Brittany Huckabee

Brittany Huckabee is an independent filmmaker and the director of THE MOSQUE IN MORGANTOWN, a documentary chronicling conflict in a West Virginia Muslim community. The film took the Best Documentary prize at the San Francisco International Asian American Film Festival before premiering nationally on PBS in 2009. It was nominated for a 2010 Emmy Award for its original musical score.

Huckabee is the founder and principal of Version One Productions, Inc., and served as a 2006-2007 Filmmaker-in-Residence at WGBH, Boston’s award-winning PBS station. Her experience making documentaries spans more than a decade and includes principal filmmaking credits on five documentaries and two weekly series that were broadcast nationally on PBS, including the three-hour documentary series HEAVEN ON EARTH: THE RISE AND FALL OF SOCIALISM (2005).

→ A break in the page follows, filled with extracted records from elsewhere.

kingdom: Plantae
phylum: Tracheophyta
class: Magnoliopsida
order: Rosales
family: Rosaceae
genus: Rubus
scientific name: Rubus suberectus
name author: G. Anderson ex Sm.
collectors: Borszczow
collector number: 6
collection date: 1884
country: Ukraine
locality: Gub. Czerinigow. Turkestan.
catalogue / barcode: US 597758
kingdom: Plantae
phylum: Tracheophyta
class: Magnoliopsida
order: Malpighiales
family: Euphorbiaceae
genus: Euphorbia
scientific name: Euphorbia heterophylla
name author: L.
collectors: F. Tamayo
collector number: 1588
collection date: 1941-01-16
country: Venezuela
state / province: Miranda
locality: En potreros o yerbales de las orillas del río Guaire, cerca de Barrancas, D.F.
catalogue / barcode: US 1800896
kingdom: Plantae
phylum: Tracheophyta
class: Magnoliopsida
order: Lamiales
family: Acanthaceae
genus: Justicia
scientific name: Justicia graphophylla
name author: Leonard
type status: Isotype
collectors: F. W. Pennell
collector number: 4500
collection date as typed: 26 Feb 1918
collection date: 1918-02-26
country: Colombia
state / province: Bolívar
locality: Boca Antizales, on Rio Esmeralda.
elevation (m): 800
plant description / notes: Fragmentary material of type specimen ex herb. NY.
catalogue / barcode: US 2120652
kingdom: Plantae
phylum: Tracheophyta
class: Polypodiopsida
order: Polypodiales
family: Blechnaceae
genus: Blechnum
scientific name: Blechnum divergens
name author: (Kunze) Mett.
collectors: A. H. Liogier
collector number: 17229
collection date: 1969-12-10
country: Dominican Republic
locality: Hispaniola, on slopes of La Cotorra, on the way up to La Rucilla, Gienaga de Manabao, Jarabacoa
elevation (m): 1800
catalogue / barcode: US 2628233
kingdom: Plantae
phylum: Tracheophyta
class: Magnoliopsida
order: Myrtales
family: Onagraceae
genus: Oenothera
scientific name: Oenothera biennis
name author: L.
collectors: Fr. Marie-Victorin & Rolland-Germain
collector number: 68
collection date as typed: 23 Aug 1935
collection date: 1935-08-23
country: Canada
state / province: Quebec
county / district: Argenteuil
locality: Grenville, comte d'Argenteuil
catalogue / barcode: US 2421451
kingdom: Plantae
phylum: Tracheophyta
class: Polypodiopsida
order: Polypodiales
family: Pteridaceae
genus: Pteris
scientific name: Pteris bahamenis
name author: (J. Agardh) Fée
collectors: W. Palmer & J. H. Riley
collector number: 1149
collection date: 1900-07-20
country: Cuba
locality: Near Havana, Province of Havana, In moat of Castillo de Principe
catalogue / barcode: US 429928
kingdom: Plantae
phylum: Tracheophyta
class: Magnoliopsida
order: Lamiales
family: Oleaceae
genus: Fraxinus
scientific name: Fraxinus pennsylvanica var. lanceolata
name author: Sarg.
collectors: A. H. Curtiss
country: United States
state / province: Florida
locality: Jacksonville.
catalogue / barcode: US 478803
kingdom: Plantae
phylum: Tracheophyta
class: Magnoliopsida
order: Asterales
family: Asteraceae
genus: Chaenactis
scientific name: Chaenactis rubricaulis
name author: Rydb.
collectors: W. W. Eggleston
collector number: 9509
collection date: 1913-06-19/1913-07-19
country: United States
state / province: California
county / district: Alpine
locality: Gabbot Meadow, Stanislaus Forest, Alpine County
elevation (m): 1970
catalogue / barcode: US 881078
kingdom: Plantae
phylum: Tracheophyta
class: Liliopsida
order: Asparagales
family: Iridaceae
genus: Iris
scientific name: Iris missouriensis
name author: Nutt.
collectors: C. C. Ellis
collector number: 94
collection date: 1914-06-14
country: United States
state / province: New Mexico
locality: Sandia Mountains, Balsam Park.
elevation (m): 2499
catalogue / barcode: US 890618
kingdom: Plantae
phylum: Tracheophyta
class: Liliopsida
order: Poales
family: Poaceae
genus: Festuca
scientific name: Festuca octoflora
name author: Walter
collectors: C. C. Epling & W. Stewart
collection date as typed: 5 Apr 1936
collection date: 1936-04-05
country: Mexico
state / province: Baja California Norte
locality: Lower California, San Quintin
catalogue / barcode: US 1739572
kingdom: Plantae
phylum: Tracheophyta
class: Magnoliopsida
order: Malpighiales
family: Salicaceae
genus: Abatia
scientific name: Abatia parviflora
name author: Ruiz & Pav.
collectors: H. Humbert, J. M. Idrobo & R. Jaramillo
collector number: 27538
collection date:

Raised in a conservative Christian family, she saw her childhood church split in the wake of conflict between a liberal young preacher and the retired cattle rancher who opposed him. Looking back, she realized she was seeing the clash between tradition and modernity that plays out in religious communities of all faiths. A desire to further explore that conflict is what drew her to West Virginia in 2004 to begin making THE MOSQUE IN MORGANTOWN.

Huckabee works as a producer, director, editor and camera operator. Her filmmaking interests include religion, human rights and women’s issues; she finds herself particularly drawn to stories about women pushing the traditional boundaries of their cultures. She is currently based in New York.